Когда мы прибыли в аэропорт, очень внимательные и недоверчивые служащие провели строгий досмотр нашего багажа. В частности, офицер охраны, который просвечивал рентгеном мою ручную кладь, беспрестанно смотрел на меня свирепым взглядом, разговаривал грубо и был убеждён в том, что я что-то скрываю. На его агрессию я зеркально ответила презрением. Когда наши глаза встретились, я пристально смотрела на него до тех пор, пока он не вернул сумку, обыскав её лишь один раз и не очень внимательно. Как вскоре выяснилось, я была единственной в нашей группе, кому удалось выехать хоть с какими-то магнитофонными записями; у всех остальных они были конфискованы. Мы так никогда и не узнали, в чём же именно нас подозревали. Ничего, что можно было бы вменить нам в вину, в магнитофонных записях не было обнаружено, поскольку ни один из нас ни в коей мере не был связан с политикой.

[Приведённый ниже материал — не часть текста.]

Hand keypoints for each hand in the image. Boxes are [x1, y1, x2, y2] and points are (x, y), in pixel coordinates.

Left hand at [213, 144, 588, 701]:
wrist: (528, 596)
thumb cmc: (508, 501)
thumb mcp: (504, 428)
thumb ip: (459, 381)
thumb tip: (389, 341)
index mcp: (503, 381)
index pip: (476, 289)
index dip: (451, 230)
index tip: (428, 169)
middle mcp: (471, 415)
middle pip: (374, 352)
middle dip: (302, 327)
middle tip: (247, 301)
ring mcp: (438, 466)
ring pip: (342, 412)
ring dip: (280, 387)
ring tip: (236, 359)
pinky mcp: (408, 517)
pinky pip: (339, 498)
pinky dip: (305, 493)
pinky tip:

Шли годы, и я сомневалась в том, что когда-либо будет опубликовано хоть что-то из этого, учитывая возможность возмездия для тех, кто по-прежнему жил в Тибете. Однако после того, как в 2007 году Адеу Ринпоче покинул этот мир, я пересмотрела свой взгляд на то, чтобы сделать эти материалы доступными, придя к заключению, что Адеу Ринпоче так детально рассказал эти истории для того, чтобы их можно было опубликовать. То, что он говорит, – не столько критика, сколько историческое повествование и источник вдохновения для других людей, получивших подобные травмы. Он никогда не ощущал себя жертвой и во всех обстоятельствах действовал как подлинный практик, смотря на всё происходящее как на игру кармы и возможность совмещать Дхарму с жизнью точно в том виде, в каком она разворачивалась.
То, что лично для меня выделяет историю Адеу Ринпоче, – это не столько те ужасы, через которые ему довелось пройти в процессе коммунистической оккупации Тибета, – он сам же отмечает, что многие другие люди прошли через гораздо большие испытания, не говоря уже обо всех тех, кто расстался с жизнью, – но, скорее, то, каким образом он рассказывал об этом. Во время описания того, что случилось с ним и многими другими, как он выжил и в конце концов вышел на свободу, он говорил откровенно, с достоинством, без тени возмущения, гнева или грусти. Он никогда не добавлял умственного страдания к и без того непереносимому опыту. Без порицания и недовольства он смотрел на то, что случилось с ним, как на созревание его собственной индивидуальной кармы и потому смело принимал ответственность за то жестокое обращение, через которое ему пришлось пройти; на самом деле он неоднократно утверждал, что каждый человек страдает в соответствии со своей кармой. Как задумчиво говорил Ринпоче: «Я полагаю, то, что выпадает вам на долю, – это созревание определённой кармы, которую вы создали в прошлом».